# Document excerpt
Start of Block

Climate rebellion, civil disobedience and system change

Civil disobedience can strengthen the campaign for climate action, but on its own it lacks the power to bring fundamental change, writes James Supple

In April tens of thousands of Extinction Rebellion protesters occupied the streets of central London. The heart of the city was shut down, with over 1000 people arrested as part of a major civil disobedience action.

TV channels and the mainstream media were covered with reports on the protests, their call to declare a climate emergency and to implement radical solutions.

This disruptive action did not isolate the movement, but has inspired many others to act for the first time. The birth of this new radical movement for climate action is a breath of fresh air.

It has now spread to Australia, with Extinction Rebellion activists here set to join an international “week of rebellion” beginning on 7 October.

Protests in Brisbane have already disrupted traffic on several occasions, including an action where 72 people were arrested on one day in August.

Civil disobedience is a way of stepping up the level of disruption and raising the social and political cost of protest action. It involves consciously breaking the law and risking arrest to either shut down or disrupt a specific target.

Many campaigns have used civil disobedience tactics—from the militant protests that tried to storm US consulates during the Vietnam War to the defiance of Joh Bjelke-Petersen’s ban on the right to march in Queensland in the 1970s to the Bentley blockade against coal seam gas mining in 2014.

But such tactics are not always successful. Unless such actions are part of a strategy to draw in wider groups of people, they can leave activists isolated, and hit with large fines and jail sentences. 

Environmental campaigns in Australia have often used civil disobedience tactics such as locking on to gates or mining equipment. But these acts can only be carried out by small, specially trained groups of activists or individuals.

What distinguished the Extinction Rebellion actions in London is that they involved mass civil disobedience, consciously open to the involvement of large numbers of people.

The same was true of the S11 blockade of the World Economic Forum in Melbourne in 2000, which involved up to 10,000 people, and the 1000-strong refugee protest that tore down the fences at the Woomera detention centre in 2002.

This kind of civil disobedience is much more effective and can be openly advertised and argued for.

But this kind of mass action is only possible where civil disobedience is organised as part of a campaign with a broader base of support. Without this it is more difficult to defend activists from state repression and ensure those involved in breaking the law are not isolated.

That means direct action needs to be combined with mass protest marches and other events capable of drawing in a wider layer of supporters.

At its best, civil disobedience can deepen support for the movement and shift the debate in society to the left. By bringing home the urgency of the situation and showing the risks activists are prepared to take to demand change, it can push others to reconsider their own point of view and willingness to act.

Actions during the Vietnam War such as “aiding the enemy” through students at Monash University collecting money for the Vietnamese National Liberation Front, in defiance of university authorities and the law, helped to drive the movement forward through shifting the debate and shifting public opinion against the war.

Limits

But it is a mistake to think that civil disobedience on its own can bring down governments or force the kind of action we need on climate change. This underestimates the power of capitalism and the state—and the lengths to which they will go to in order to defend their wealth.

End of Block

# Listed entries
Start of Block

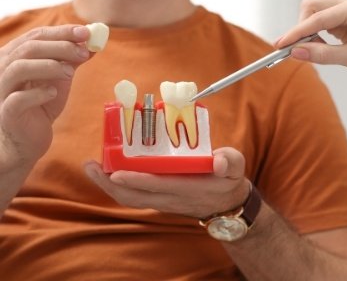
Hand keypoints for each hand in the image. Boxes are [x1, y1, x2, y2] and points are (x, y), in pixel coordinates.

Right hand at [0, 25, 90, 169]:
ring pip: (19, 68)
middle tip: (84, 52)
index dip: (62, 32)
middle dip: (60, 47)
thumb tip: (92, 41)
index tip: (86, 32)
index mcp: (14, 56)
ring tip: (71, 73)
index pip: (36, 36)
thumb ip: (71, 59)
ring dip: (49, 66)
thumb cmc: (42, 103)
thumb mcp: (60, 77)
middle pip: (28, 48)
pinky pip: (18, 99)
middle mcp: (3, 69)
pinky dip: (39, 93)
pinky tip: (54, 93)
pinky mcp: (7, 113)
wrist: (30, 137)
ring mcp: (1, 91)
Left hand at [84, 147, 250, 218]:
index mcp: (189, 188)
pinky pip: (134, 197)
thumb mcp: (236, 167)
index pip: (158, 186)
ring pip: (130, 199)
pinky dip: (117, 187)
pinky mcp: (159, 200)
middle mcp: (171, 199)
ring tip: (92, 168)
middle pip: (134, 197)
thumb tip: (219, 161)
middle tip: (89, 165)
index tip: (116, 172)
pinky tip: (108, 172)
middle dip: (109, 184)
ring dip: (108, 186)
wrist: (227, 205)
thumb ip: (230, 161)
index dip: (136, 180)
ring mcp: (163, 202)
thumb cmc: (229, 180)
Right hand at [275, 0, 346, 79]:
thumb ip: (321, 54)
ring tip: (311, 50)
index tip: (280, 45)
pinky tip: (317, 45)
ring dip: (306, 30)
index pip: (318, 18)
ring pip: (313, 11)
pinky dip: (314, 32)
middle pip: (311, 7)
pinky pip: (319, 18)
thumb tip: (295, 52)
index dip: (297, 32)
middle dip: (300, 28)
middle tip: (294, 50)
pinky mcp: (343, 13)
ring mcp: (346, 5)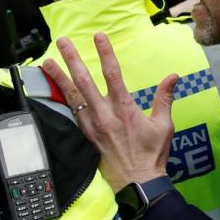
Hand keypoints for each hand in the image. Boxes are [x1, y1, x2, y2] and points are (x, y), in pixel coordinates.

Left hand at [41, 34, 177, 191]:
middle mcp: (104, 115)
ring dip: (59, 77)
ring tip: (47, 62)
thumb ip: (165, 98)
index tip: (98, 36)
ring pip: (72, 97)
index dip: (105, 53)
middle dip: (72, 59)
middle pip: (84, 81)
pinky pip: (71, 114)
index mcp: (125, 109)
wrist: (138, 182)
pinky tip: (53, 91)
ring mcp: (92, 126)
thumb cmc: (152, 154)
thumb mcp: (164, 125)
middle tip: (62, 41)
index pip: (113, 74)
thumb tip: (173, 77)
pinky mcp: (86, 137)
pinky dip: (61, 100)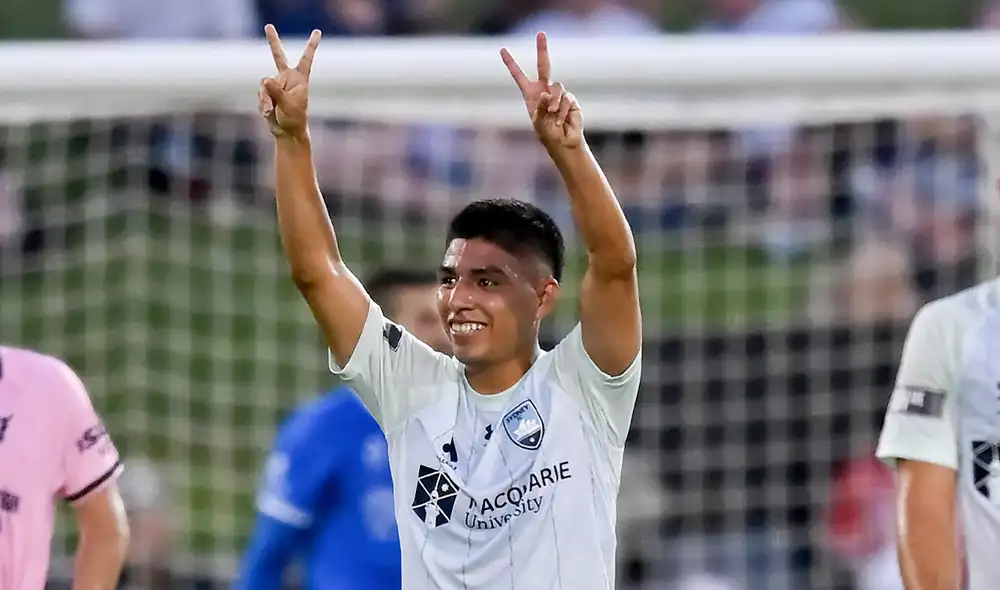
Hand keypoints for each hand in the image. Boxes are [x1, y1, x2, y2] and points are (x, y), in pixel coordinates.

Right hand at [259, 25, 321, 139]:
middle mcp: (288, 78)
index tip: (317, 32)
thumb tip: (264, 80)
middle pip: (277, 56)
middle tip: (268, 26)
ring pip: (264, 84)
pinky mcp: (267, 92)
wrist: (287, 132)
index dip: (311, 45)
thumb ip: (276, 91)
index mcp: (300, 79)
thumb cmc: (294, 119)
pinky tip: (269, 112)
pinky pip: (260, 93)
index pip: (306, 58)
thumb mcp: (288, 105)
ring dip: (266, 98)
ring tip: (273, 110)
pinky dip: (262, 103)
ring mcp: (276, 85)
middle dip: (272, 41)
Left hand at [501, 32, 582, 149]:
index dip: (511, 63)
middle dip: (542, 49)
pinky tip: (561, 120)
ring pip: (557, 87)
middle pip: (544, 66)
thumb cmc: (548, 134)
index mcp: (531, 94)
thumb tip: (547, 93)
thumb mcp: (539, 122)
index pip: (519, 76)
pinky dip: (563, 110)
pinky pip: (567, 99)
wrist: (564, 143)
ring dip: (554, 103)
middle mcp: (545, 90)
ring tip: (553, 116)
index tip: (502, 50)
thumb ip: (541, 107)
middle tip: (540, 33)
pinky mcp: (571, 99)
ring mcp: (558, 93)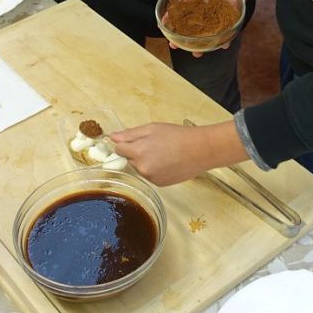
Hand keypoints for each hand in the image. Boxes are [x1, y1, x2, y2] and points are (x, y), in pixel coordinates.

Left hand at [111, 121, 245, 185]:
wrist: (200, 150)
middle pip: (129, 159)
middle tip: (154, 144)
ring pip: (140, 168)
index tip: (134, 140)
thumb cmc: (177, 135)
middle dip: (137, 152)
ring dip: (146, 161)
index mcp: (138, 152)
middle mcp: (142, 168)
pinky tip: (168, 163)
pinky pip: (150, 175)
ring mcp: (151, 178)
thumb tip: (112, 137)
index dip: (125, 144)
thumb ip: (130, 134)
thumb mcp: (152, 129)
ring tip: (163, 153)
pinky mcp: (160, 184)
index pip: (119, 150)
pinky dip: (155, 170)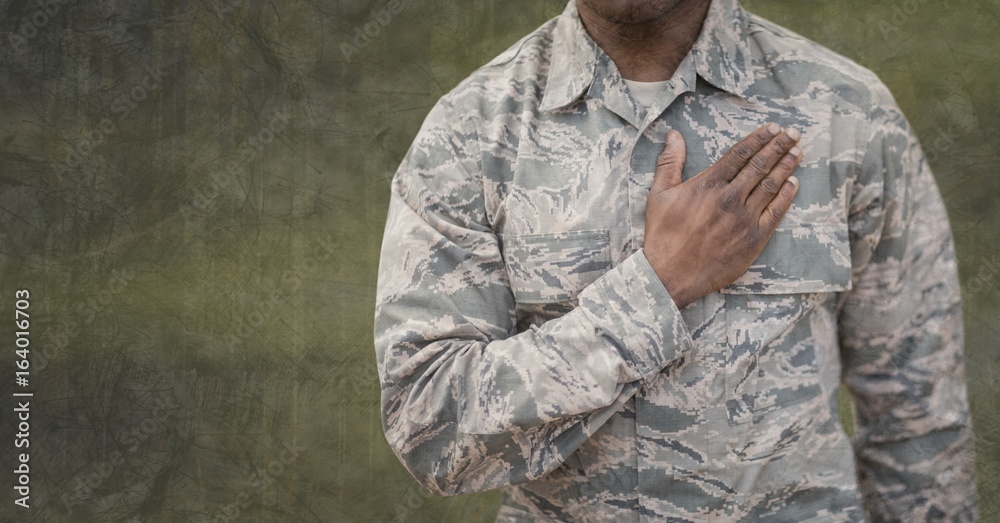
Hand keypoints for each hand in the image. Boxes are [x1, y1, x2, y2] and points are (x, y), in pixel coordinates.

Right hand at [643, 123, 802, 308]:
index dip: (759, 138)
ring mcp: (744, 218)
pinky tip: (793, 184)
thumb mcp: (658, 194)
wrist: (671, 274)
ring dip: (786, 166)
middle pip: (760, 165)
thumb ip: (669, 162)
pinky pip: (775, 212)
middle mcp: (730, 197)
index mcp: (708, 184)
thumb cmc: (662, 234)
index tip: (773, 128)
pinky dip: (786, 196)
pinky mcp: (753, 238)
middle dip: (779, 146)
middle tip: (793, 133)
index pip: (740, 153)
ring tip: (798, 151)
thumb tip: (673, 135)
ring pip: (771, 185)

End of Block
Start of Block

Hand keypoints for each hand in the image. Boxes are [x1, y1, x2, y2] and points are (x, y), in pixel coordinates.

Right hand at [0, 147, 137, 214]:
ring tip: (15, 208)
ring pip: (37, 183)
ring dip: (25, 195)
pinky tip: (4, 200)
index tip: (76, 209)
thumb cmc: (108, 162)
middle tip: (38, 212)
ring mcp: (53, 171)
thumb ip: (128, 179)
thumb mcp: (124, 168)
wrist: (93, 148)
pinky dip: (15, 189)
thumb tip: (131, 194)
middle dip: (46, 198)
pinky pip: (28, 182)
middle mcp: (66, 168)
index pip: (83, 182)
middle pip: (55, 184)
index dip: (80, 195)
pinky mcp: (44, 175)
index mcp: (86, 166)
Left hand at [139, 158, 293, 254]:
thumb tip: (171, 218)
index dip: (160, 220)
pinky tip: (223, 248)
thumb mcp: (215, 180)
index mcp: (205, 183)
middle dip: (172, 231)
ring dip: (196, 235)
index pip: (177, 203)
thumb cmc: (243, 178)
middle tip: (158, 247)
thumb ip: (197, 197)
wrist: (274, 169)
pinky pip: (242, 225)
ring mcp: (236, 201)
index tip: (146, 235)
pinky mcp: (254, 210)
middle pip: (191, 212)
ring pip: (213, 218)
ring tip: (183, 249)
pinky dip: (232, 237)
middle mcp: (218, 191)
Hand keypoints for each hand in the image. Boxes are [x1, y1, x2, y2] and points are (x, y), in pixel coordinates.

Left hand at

End of Block
Start of Block

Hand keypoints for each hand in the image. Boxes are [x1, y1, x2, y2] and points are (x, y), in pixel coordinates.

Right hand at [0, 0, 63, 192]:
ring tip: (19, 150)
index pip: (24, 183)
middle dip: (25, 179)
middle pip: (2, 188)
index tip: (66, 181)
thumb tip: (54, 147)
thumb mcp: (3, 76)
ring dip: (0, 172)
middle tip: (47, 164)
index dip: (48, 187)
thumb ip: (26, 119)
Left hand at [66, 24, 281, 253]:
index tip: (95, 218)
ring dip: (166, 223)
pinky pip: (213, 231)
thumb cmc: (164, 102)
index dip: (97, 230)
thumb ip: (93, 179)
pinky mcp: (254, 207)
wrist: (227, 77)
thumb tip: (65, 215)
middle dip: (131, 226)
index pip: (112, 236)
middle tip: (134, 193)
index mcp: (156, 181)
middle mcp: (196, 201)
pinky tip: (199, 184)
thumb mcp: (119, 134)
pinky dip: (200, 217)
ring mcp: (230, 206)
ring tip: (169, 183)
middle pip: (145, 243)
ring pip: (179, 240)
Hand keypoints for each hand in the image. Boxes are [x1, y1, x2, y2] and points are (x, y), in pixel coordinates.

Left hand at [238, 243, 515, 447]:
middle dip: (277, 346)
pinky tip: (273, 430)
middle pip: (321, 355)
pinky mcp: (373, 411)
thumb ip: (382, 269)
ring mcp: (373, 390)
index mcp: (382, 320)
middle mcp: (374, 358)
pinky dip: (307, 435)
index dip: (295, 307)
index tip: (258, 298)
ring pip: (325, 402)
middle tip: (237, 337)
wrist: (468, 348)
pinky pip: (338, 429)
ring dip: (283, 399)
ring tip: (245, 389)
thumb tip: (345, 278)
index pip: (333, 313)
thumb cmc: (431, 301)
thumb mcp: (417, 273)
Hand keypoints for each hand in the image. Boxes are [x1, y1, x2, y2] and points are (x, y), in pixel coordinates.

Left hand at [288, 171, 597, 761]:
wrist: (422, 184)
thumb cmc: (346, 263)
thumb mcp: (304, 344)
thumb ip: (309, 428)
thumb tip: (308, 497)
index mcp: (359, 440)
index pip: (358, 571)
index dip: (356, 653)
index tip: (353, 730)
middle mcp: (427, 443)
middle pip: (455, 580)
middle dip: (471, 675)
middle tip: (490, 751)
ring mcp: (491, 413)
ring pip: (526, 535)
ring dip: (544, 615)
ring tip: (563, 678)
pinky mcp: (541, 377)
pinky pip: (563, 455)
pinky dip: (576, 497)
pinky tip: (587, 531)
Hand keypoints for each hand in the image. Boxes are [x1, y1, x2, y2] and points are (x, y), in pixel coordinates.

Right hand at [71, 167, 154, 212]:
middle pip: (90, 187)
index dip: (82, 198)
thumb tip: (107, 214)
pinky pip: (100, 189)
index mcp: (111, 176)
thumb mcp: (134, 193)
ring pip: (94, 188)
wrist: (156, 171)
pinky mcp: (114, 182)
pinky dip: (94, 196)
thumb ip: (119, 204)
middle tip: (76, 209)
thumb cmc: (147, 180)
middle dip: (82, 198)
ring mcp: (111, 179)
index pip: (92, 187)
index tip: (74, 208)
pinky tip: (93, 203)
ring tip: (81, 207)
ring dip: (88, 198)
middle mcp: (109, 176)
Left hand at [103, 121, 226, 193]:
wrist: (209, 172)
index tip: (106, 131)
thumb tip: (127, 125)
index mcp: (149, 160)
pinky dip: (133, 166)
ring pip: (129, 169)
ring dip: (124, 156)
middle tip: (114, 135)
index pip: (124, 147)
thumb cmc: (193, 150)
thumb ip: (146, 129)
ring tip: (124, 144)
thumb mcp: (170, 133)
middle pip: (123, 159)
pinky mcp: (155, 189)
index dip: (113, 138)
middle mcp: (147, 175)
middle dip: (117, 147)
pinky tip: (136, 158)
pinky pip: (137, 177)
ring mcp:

End of Block

# Set of tasks
(a) From the article on civil disobedience and climate action, write out the passage that begins at the words "Many campaigns have" and stops after the words "activists or individuals.".
(b) Answer these questions using the article on civil disobedience and climate action:
(i) How many people were arrested during the Extinction Rebellion action in London in April?
(ii) How many people were arrested on a single day in August during the Brisbane protests?
(iii) In which city and year did the S11 blockade of the World Economic Forum take place?
(c) Carry on the article about civil disobedience and climate action, starting after its final sentence.

# Written responses
(a)
Many campaigns have used civil disobedience tactics—from the militant protests that tried to storm US consulates during the Vietnam War to the defiance of Joh Bjelke-Petersen’s ban on the right to march in Queensland in the 1970s to the Bentley blockade against coal seam gas mining in 2014.

But such tactics are not always successful. Unless such actions are part of a strategy to draw in wider groups of people, they can leave activists isolated, and hit with large fines and jail sentences. 

Environmental campaigns in Australia have often used civil disobedience tactics such as locking on to gates or mining equipment. But these acts can only be carried out by small, specially trained groups of activists or individuals.

(b)
(i) Over 1000 people.
(ii) 72 people.
(iii) Melbourne, in 2000.

(c)
Extinction Rebellion has popularised the idea, taken from US academic Erica Chenoweth, that 3.5 per cent of the population taking non-violent action is the key to toppling governments or forcing major social change.

Extinction Rebellion founder Roger Hallam argues that, in the face of sustained non-violent civil disobedience, “After one or two weeks… the historical records show that a regime is highly likely to collapse or is forced to enact major structural change”.

But this claim has no historical basis at all.

The historical experience of civil disobedience shows that there is a limit to its power to force change.

Gandhi’s campaign of civil disobedience against British imperialism is the most frequently cited example of the power of this kind of action.

But it was not non-violent protest that drove the British out of India but mass strikes, mutinies and armed uprisings.

Gandhi called off the “Quit India” movement he had launched in 1942-3 after it led to clashes with the police and the army, peasant rebellions and attacks on police stations.

Britain finally withdrew from India following a fresh wave of protest involving a naval mutiny in 1946—an action Gandhi condemned. The mutiny triggered strikes in its support across the country, including a general strike of over 300,000 workers in Mumbai.

Martin Luther King’s movement against the racist Jim Crow laws in the US South in the 1950s and 1960s is another famous movement of non-violent resistance.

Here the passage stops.